The Paradox of Praise 3: Focus on The Hard Stuff

Self, Family

Too much praise may be a bad thing for your children.

In this series we've covered why it is important to praise what the child does rather than what the child is, and why it is important to be specific about what is being praised. The next guideline is to focus on the hard stuff.

Praise makes kids feel better about themselves, right?

Well, it's complicated.

A recent study found that praise can actually backfire for kids with low self-esteem, leading them to feel worse. This is puzzling given what we already know about how praise works, but the reason why it backfired is very illuminating.

The reason the praise had such a negative effect was that it was what the researchers called "inflated" praise. In other words, it was praise that was over-the-top, insincere, and for little effort. Essentially, the researchers discovered that when an adult gives extravagant praise for easy things, the child's self-esteem goes down.

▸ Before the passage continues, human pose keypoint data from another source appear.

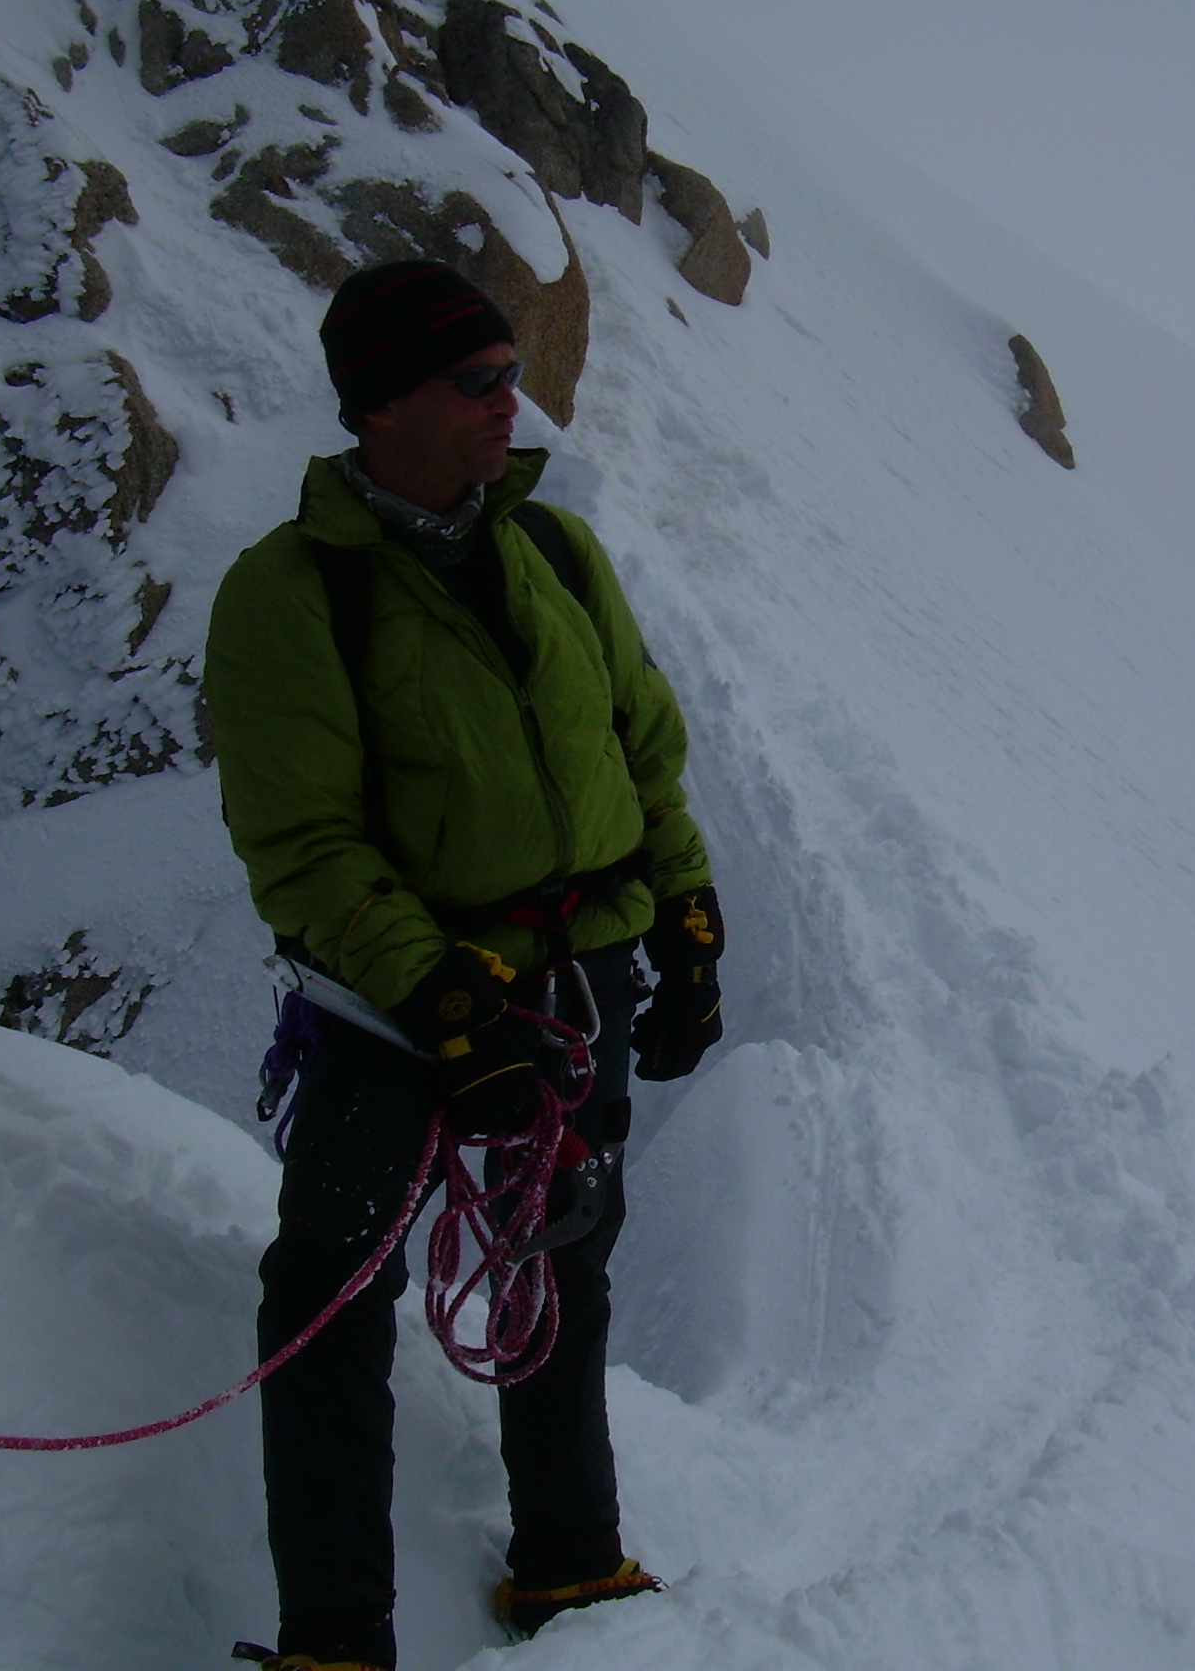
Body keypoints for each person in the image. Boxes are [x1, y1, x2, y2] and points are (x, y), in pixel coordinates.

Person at [204, 261, 724, 1671]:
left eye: (513, 376)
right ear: (381, 403)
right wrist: (444, 1004)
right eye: (480, 382)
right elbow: (304, 848)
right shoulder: (290, 596)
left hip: (573, 982)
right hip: (392, 1006)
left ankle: (569, 1563)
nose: (516, 405)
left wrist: (684, 924)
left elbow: (641, 745)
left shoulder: (553, 551)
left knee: (563, 1261)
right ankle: (334, 1636)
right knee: (330, 1286)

The study demonstrated something that parents intuitively sense: kids are smart. Really smart. They are finely tuned to whether an adult is being sincere. They know if the praise is real and heartfelt, or inflated out of proportion. And when they feel that the praise is for things that are held in low esteem, their self-esteem declines to match.

The antidote to inflated praise is simple: give praise for things that are genuinely difficult for the child. It is particularly helpful to praise effort instead of outcome, because if it is truly difficult for the child they will often not succeed until a lot of effort has been expended.

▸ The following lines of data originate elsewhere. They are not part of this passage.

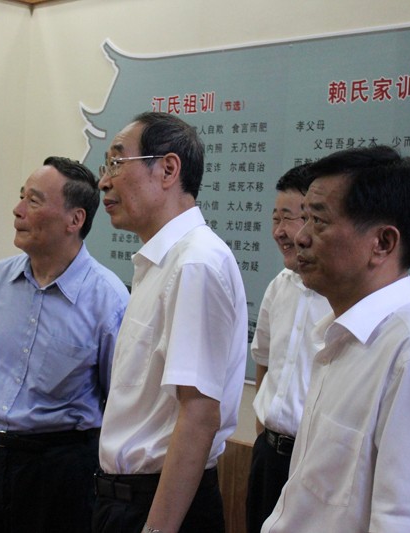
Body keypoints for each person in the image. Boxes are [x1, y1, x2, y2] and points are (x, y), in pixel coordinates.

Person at [248, 163, 410, 533]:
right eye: (303, 219)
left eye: (318, 221)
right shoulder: (341, 334)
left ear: (382, 243)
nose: (300, 237)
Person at [0, 156, 129, 533]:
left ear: (75, 220)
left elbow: (118, 399)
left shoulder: (109, 299)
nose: (18, 210)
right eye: (21, 196)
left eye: (34, 200)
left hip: (57, 474)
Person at [92, 111, 248, 533]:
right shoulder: (161, 262)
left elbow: (198, 414)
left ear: (167, 169)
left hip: (160, 506)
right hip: (123, 499)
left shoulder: (195, 263)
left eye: (116, 163)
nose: (104, 181)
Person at [245, 164, 331, 533]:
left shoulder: (343, 297)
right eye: (275, 218)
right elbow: (264, 362)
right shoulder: (278, 287)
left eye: (289, 218)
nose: (280, 231)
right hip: (269, 455)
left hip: (316, 464)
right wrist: (262, 432)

In other words, focus on the hard stuff.

I advise parents that I work with to have a short list of "target behaviors” with which their child struggles. For shy children, it could be making eye contact or giving a greeting to a neighbor. For hyperactive children, it could be for staying in their seat and waiting their turn. For just about any child, it could be for sharing toys with siblings. Keep a short list of these behaviors in mind, and make sure to praise them when you see them.

Simply knowing and labeling what the child is working hard to change can do wonders for the child, helping her to feel understood. She will know you are paying close attention and empathizing with her hard work. That, all by itself, can be an amazing experience for a child.

For a parent, focusing on the hard stuff can help you to put your own effort and energy into the things that really matter, simplifying the complex business of parenting. And by doing so, you will know that you are sincere and can avoid some of the potential negative effects that can come with inflated praise.